Policja ustaliła świadków i zabezpieczyła nagrania z monitoringu.
- Prokuratura wszczęła postępowanie dotyczące sprowadzenia niebezpieczeństwa katastrofy w ruchu lądowym z art. 174 par 1 kk. Policja prowadzi czynności w tej sprawie. Udało się ustalić mężczyznę, który był za kierownicą. Teraz funkcjonariusze ustalają jego miejsce pobytu - informuje Liliana Łukasiewicz, rzecznik prasowy Prokuratury Okręgowej w Legnicy.
Jak dodała, prokuratura postawiła zarzut 31-letniemu Dawidowi Z. Grozi mu kara pozbawienia wolności od 6 miesięcy do lat 8. Obecnie jest on osobą poszukiwaną przez organy ścigania.
- Zostało wydane zarządzenie o zatrzymaniu podejrzanego – powiedziała we wtorek dziennikarzom rzeczniczka Prokuratury Okręgowej w Legnicy prok. Liliana Łukasiewicz.

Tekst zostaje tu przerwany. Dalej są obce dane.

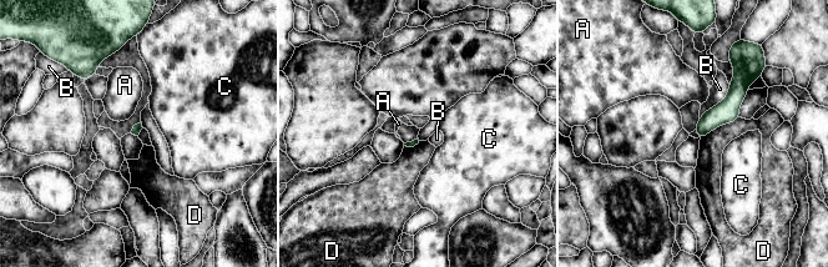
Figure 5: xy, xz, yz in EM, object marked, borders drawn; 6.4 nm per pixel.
pass()
A, B, C and D are other cells; runs along (745, 80), (701, 134) in figure 5; no lettered fragment goes on from it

Śledczy złożyli też wniosek do sądu o tymczasowy areszt dla podejrzanego na okres 30 dni od dnia zatrzymania
- Jest to potrzebne, aby wydać za nim list gończy - powiedziała prok. Łukasiewicz.

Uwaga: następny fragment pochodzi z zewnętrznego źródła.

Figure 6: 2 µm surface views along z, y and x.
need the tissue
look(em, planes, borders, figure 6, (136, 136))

"W ocenie prokuratora jest oczywiste, że podejrzany ma świadomość toczącego się postępowania karnego i tego, że jest w związku z tym poszukiwany. Zatem zachowanie polegające na wyłączeniu telefonu, nie powróceniu do miejsca zamieszkania i faktycznym ukryciu pojazdu uczestniczącego w zdarzeniu, należy odbierać jako wyraz realizacji zamiaru ukrywania się przed organami ścigania" - podano w komunikacie.
Poszkodowany mężczyzna
Jedna osoba poszkodowana zgłosiła się do głogowskiego szpitala.

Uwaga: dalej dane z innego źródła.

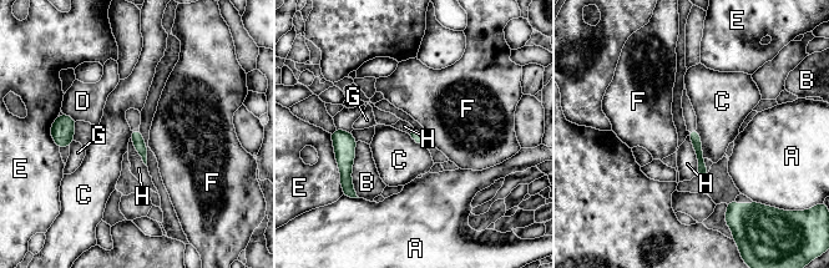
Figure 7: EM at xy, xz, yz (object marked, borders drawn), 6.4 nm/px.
pass()
A, B, C, D, E, F, G and H are other cells; runs along (693, 132), (703, 172) in figure 7; no lettered fragment goes on from it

- W niedzielę około godziny 15 do szpitalnego oddziału ratunkowego samodzielnie zgłosił się 33-letni mężczyzna. Mieszkaniec miasta Głogowa twierdził, że brał udział w tym incydencie, który się wydarzył w nocy z soboty na niedzielę na starówce Głogowa. Po wykonaniu badań lekarz nie stwierdził konieczności hospitalizacji. Chory został zaopatrzony w szpitalnym oddziale ratunkowym i przekierowany do dalszego leczenia ambulatoryjnego w poradni ortopedycznej - przekazała Ewa Todorov, rzeczniczka Głogowskiego Szpitalu Powiatowego.